▶ [WORK ORDER] Look for "round" in each line of the entries, and return the matching lines.

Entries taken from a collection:
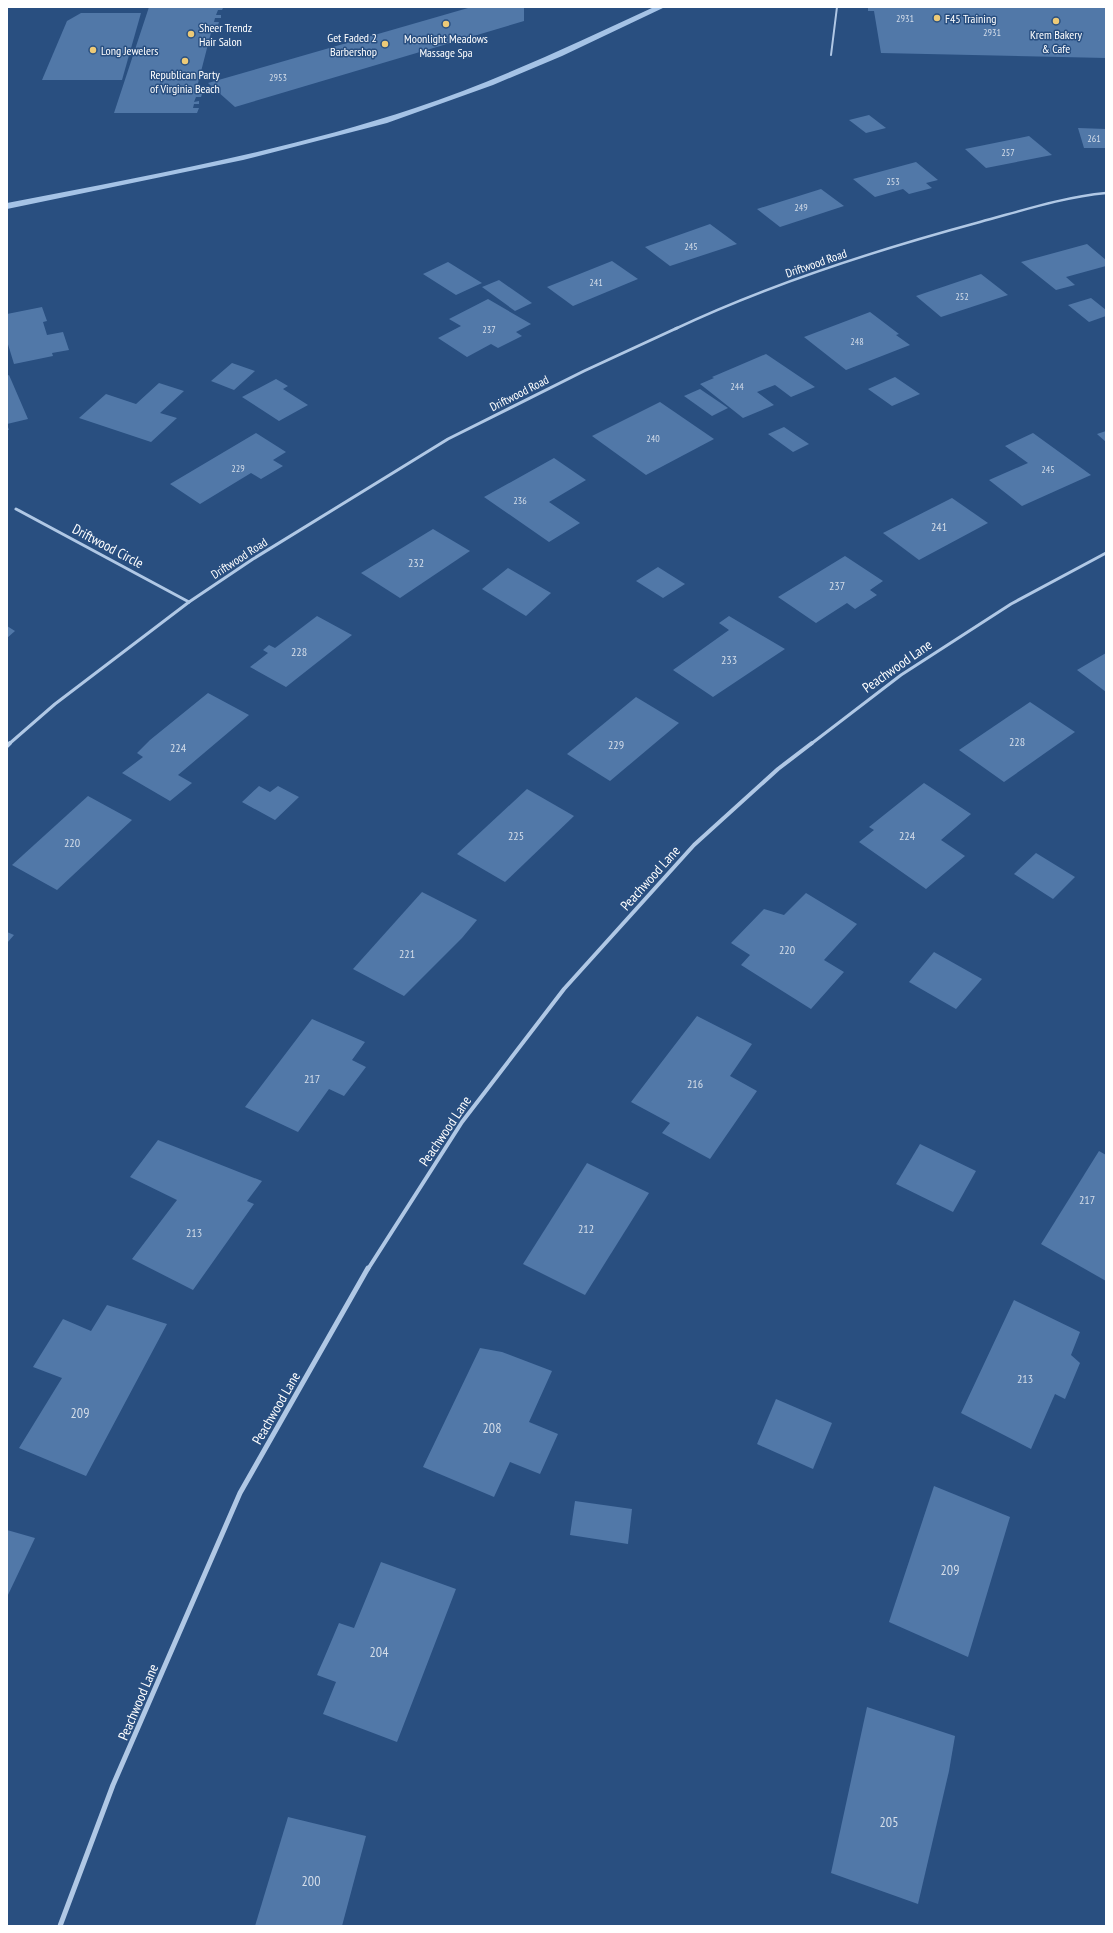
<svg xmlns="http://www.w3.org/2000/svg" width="1113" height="1933" font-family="'PT Sans Narrow',sans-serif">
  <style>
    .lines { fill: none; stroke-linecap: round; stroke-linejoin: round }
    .stream { fill: #a5c3e6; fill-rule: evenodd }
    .building { fill: #5178a8 }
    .lane { stroke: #b0c8e5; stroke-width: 2 }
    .street-far3 { stroke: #b0c8e5; stroke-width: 2.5 }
    .street-far2 { stroke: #b0c8e5; stroke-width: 3 }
    .street-far1 { stroke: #b0c8e5; stroke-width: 4 }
    .street { stroke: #b0c8e5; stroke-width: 5 }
    .poi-dot { fill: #edca77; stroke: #294f80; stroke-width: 1.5 }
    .labels { text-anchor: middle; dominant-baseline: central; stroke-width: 3; stroke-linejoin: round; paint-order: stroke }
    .far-number-label { font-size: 10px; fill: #d4dde9 }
    .far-poi-label { font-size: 12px; fill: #fff; stroke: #294f80; text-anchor: start }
    .far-street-label { font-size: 12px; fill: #fff; stroke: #294f80 }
    .number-label { font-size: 12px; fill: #d4dde9 }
    .street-label { font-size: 14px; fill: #fff; stroke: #294f80 }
    .near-number-label { font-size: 14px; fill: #d4dde9 }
  </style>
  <rect width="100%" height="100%" fill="#294f80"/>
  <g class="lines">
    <path class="stream" d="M654,7H665L562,56L493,85L387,123L243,160L7,209V203C144,176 283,152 415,108C497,81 576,43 654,7Z"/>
  </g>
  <g class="building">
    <polygon points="149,7 223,8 222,10 218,10 216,15 221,15 221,18 215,18 214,22 219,22 218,25 213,25 197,87 203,87 203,90 197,90 196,94 202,94 201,97 196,97 194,102 199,101 199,104 194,104 193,108 199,108 197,113 114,113"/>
    <polygon points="868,7 1106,8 1106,58 881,53 874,11 868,11"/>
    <polygon points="468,8 524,8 524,21 235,107 208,83"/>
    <polygon points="81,13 141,13 122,80 42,80 67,21"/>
    <polygon points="869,115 886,128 866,133 849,120"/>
    <polygon points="1078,128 1106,129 1106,148 1084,148"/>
    <polygon points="1029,136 1052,155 986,168 965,149"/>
    <polygon points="916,162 938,180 926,183 932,188 909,194 903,189 875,197 853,179"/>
    <polygon points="821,189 844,206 780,227 757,209"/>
    <polygon points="710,224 737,244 670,266 645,247"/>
    <polygon points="1087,244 1106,260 1106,266 1066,277 1075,285 1056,290 1021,262"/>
    <polygon points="612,261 638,279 573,306 547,287"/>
    <polygon points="448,262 482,283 456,295 423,274"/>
    <polygon points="981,274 1008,295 941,317 916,296"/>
    <polygon points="499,280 532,303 515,311 482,287"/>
    <polygon points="1091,298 1106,310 1106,316 1089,322 1068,305"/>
    <polygon points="488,299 531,324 516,332 522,336 498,348 491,344 467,357 438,338 461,326 449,319"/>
    <polygon points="42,307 47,321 43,322 47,335 63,332 69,350 52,353 53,356 14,364 7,341 7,314"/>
    <polygon points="870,312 899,334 896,335 910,345 846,370 804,337"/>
    <polygon points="766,354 815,387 791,397 775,385 757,392 774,405 743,418 700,384 714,378 712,377"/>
    <polygon points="232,363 255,371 234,390 211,381"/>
    <polygon points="9,375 28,419 7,424 9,430 7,430 7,376"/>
    <polygon points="895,377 920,394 892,406 868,389"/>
    <polygon points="276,379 288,386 283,389 308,405 279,421 242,397"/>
    <polygon points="159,383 184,391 160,413 177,418 151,442 79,418 106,394 136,404"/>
    <polygon points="700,389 728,408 712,416 684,396"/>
    <polygon points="660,402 714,439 646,475 592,436"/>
    <polygon points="784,427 809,444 793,452 768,434"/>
    <polygon points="1106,431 1106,442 1097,434"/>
    <polygon points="256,433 286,452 273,460 283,466 261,479 251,473 200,504 170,484"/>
    <polygon points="1033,433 1091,475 1022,506 989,480 1028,463 1005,446"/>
    <polygon points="554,458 586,480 549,502 580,523 549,542 484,497"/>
    <polygon points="952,498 988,523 919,560 883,533"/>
    <polygon points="433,529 470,551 400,598 361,573"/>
    <polygon points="845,556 883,581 870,590 877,595 855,609 847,603 816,623 778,597"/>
    <polygon points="658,567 685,584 663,598 636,581"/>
    <polygon points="508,568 551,593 526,616 482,589"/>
    <polygon points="317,616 352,635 286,687 250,667 268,653 263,650 269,645 275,648"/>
    <polygon points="729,616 785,649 713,697 673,670 729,630 719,623"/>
    <polygon points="7,626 15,631 7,638"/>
    <polygon points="1106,653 1106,692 1077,670"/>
    <polygon points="208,693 249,715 178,775 192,783 170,801 122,773 143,757 137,753 150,740"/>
    <polygon points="636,697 679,723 610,781 567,754"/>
    <polygon points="1030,702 1075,732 1004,782 959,750"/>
    <polygon points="924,783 971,814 941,840 965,856 926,889 859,842 874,830 869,827"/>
    <polygon points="259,786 270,792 278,786 299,797 275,820 242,802"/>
    <polygon points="527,789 574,816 505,882 457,854"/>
    <polygon points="88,796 132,820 57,890 12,865"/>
    <polygon points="1036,853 1075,877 1053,899 1014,874"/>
    <polygon points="422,892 477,920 462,938 404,996 353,969"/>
    <polygon points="806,893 857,924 824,960 844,972 811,1009 741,965 750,955 731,943 764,909 784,915"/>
    <polygon points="7,932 14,935 7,943"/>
    <polygon points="934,952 982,979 956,1009 909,982"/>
    <polygon points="697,1016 752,1044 730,1076 757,1091 710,1159 662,1133 670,1123 631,1102"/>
    <polygon points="312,1019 365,1042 352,1060 366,1067 344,1096 329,1089 298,1132 245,1107"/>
    <polygon points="158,1140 262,1181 247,1201 254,1204 193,1290 132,1259 177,1200 130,1177"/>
    <polygon points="920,1144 976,1171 953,1212 896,1184"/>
    <polygon points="1099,1151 1106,1155 1106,1281 1041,1244"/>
    <polygon points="587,1163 649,1193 585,1295 523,1264"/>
    <polygon points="1014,1300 1080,1332 1071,1355 1080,1363 1065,1399 1055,1394 1031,1449 961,1413"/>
    <polygon points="107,1305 167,1324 86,1476 19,1448 62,1378 33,1367 63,1319 91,1331"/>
    <polygon points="480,1348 502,1352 552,1371 529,1422 558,1434 540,1474 510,1462 494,1497 423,1467"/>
    <polygon points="776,1399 832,1423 813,1469 757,1444"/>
    <polygon points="934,1486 1010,1517 968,1657 889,1622"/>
    <polygon points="575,1501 632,1509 628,1544 570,1535"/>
    <polygon points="7,1530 35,1538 7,1597"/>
    <polygon points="381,1562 456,1589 397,1742 323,1714 336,1682 317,1675 339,1623 354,1628"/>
    <polygon points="867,1707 955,1736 949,1771 918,1904 831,1873"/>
    <polygon points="288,1817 366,1836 342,1926 255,1926"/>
  </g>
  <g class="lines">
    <polyline class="lane" points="831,55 837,7"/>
    <path class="street-far3" d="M675,329C772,283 876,250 980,222C1021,211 1063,197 1106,193"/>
    <g class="street-far2">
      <polyline points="16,509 189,602"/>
      <polyline points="9,744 55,704 189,602 253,559 448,439 584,371 677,328"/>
      <polyline points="811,744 901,675 1011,604 1106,553"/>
    </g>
    <g class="street-far1">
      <polyline points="7,746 10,743"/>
      <polyline points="368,1269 462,1122 564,989 694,845 778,769 812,743"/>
    </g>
    <polyline class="street" points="60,1926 113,1785 240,1493 368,1268"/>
  </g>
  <g class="poi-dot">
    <circle cx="937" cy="18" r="4"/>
    <circle cx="1056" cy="21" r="4"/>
    <circle cx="446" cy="24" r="4"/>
    <circle cx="191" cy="34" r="4"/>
    <circle cx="385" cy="44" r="4"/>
    <circle cx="93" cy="50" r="4"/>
    <circle cx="185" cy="61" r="4"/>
  </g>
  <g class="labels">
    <g class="far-number-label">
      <text x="905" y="18">2931</text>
      <text x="992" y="32">2931</text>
      <text x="278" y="77">2953</text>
      <text x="1094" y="138">261</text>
      <text x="1008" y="152">257</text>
      <text x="893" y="181">253</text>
      <text x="801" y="207">249</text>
      <text x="691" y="246">245</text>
      <text x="596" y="282">241</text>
      <text x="962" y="296">252</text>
      <text x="489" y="329">237</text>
      <text x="857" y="341">248</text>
      <text x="737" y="386">244</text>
      <text x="653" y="438">240</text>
      <text x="238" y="468">229</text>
      <text x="1048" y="469">245</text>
      <text x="520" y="500">236</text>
    </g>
    <g class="far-poi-label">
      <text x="945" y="18">F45 Training</text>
      <text x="199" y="27">Sheer Trendz<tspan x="199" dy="14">Hair Salon</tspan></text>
      <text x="1056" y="34" text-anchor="middle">Krem Bakery<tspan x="1056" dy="14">&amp; Cafe</tspan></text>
      <text x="377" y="37" text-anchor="end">Get Faded 2<tspan x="377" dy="14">Barbershop</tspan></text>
      <text x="446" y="38" text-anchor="middle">Moonlight Meadows<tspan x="446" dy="14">Massage Spa</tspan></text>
      <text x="101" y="50">Long Jewelers</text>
      <text x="185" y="74" text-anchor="middle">Republican Party<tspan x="185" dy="14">of Virginia Beach</tspan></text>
    </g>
    <g class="far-street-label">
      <text transform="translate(816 263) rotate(-19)">Driftwood Road</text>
      <text transform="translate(519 393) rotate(-27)">Driftwood Road</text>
      <text transform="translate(239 558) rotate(-33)">Driftwood Road</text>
    </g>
    <g class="number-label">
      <text x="939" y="526">241</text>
      <text x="416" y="562">232</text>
      <text x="837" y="585">237</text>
      <text x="299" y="651">228</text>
      <text x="729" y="659">233</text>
      <text x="1017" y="741">228</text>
      <text x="616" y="744">229</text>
      <text x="178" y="747">224</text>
      <text x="516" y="835">225</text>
      <text x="907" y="835">224</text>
      <text x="72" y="842">220</text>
      <text x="787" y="949">220</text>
      <text x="407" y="953">221</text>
      <text x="312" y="1078">217</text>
      <text x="695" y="1083">216</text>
      <text x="1087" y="1199">217</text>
      <text x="586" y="1228">212</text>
      <text x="194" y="1232">213</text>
      <text x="1025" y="1378">213</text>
    </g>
    <g class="street-label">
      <text transform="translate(108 546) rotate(28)">Driftwood Circle</text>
      <text transform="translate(897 666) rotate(-35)">Peachwood Lane</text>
      <text transform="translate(650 878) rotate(-48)">Peachwood Lane</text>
      <text transform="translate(445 1131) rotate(-56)">Peachwood Lane</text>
      <text transform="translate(276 1408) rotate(-60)">Peachwood Lane</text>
      <text transform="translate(138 1702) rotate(-67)">Peachwood Lane</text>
    </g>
    <g class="near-number-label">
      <text x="80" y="1413">209</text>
      <text x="492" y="1428">208</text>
      <text x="950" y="1570">209</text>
      <text x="379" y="1652">204</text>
      <text x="889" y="1822">205</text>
      <text x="311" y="1881">200</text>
    </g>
  </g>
  <rect width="1113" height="1933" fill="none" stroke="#ffffff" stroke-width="16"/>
</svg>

▶ [TASK RESPONSE]
    .lines { fill: none; stroke-linecap: round; stroke-linejoin: round }
    .labels { text-anchor: middle; dominant-baseline: central; stroke-width: 3; stroke-linejoin: round; paint-order: stroke }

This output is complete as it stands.